Data-driven Intelligence in every area of Digital Foundation
By the end of 2024, Gartner predicts that more than 75% of enterprises will operationalize artificial intelligence (AI), leading to a five-fold increase in data streaming and analytics infrastructure. This validates the decision of many IT leaders to adopt a data-driven approach to business. However, a strategic alignment that makes data a viable differentiator - Data intelligence, has been missing. If managed well, it can deliver exceptional results and support end-to-end infrastructure service improvement. Here are the focus areas and examples of a data-driven Digital Foundation of an enterprise.
- Talent intelligence is crucial for any enterprise, as talent is the cornerstone of success. It helps to measure productivity, collaboration levels, stack ranking and the overall happiness of both internal and co-sourced teams. These are essential factors for developing skills and enhancing employee retention.
- Experience intelligence uses employee analytics, workplace data and sentiment analysis to create rewarding employee experiences. Gathering data from various feedback sources such as ticket resolution surveys, chatbots, CSAT scores and end-user tracking data in real-time enables enterprises to make informed decisions that strengthen engagement and morale.
- Operations intelligence uses a wide range of operational data such as performance and quality metrics. Analyzing outcomes, SLAs, KPIs and other operations analytics can provide valuable insights to improve operational efficiency.
- Observability and AI ops intelligence involves collecting, visualizing and applying intelligence to metrics, events, logs and traces for a holistic understanding of the entire environment. By providing end-to-end visibility, observability aligns operational KPIs with business goals, prioritizes user experience and aids in performing critical services. Data analysis also facilitates the prediction and prevention of incidents, promotes process quality and agility, and reduces the time required for incident detection and resolution.
- Device intelligence offers visibility into the working state of assets across offices over a longer period and greater control over the asset lifecycle. Connected devices facilitate end-user experience analysis, device health performance monitoring, and maintenance.
- Technology intelligence tracks the existing IT infrastructure's maturity index and provides insights to support obsolescence, upgrade planning, enterprise agility and technical debt reduction.

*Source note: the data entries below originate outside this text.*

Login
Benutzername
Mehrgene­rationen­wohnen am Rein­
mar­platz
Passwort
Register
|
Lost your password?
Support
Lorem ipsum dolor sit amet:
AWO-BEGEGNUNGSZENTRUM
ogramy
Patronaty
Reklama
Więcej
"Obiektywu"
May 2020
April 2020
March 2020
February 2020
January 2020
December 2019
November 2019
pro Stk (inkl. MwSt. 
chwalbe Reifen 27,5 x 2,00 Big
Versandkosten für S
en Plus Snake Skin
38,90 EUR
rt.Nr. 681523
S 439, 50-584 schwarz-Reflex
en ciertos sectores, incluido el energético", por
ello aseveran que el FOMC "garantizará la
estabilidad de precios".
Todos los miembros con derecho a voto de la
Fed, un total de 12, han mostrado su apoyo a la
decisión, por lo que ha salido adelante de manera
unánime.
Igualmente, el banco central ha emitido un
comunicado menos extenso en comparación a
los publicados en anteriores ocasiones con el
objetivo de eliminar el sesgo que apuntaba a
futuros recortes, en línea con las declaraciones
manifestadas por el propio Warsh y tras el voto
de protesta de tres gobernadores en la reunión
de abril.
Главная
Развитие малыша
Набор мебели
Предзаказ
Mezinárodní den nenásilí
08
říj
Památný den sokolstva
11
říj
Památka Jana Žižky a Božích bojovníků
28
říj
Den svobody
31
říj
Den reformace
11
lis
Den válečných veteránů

- Innovation intelligence offers insights into what is working and what is not for an organization. It tracks the value delivery index (VDI) and allows enterprises to focus on key areas of their innovation teams and labs, optimizing resource allocation in the long run.
- Commercial intelligence spans monthly billing accountability, industry benchmarking, effective ROI tracking, flexible billing models and resource units, and optimizing cloud spend. HCLTech's AI-driven cloud cost visibility and insights product, HCL MyXalytics FinOps, effectively visualizes, manages and optimizes multi-cloud spend.
- Sustainability deploys a technology-enabled sustainability framework to derive data-driven intelligence. It includes building a unified data model for real-time energy consumption and GHG emissions tracking. AI-powered advanced analytics turn this data into actionable insights for carbon footprint reduction and to improve corporate performance's bottom line through energy cost savings.
A three-step methodology to establish a data-driven Digital Foundation
- Employing a structured approach towards sourcing, organizing and establishing a data cloud platform, such as HCLTech CloudSmart.
- Engineering a sustainable data management ecosystem, such as HCLTech's Digital Foundation using transformative insights and tools to harness the right data and support, along with the required integrations.
- Developing an optimized system for predictions, analytics and dashboard-powered decision-making for positive business outcomes.
Creating a data-driven IT infrastructure
Creating a strong Digital Foundation for an enterprise calls for a solution suite that includes accelerators, use cases, best practices, professional expertise, streamlined processes and complementary tools. This suite must focus on all aspects, from customer journeys to value creation, and should be backed by data intelligence.
Using AI to analyze and turn data into actionable insights is crucial for success. Otherwise, it will be difficult to pull the right levers to lay and consolidate a future-proof Digital Foundation.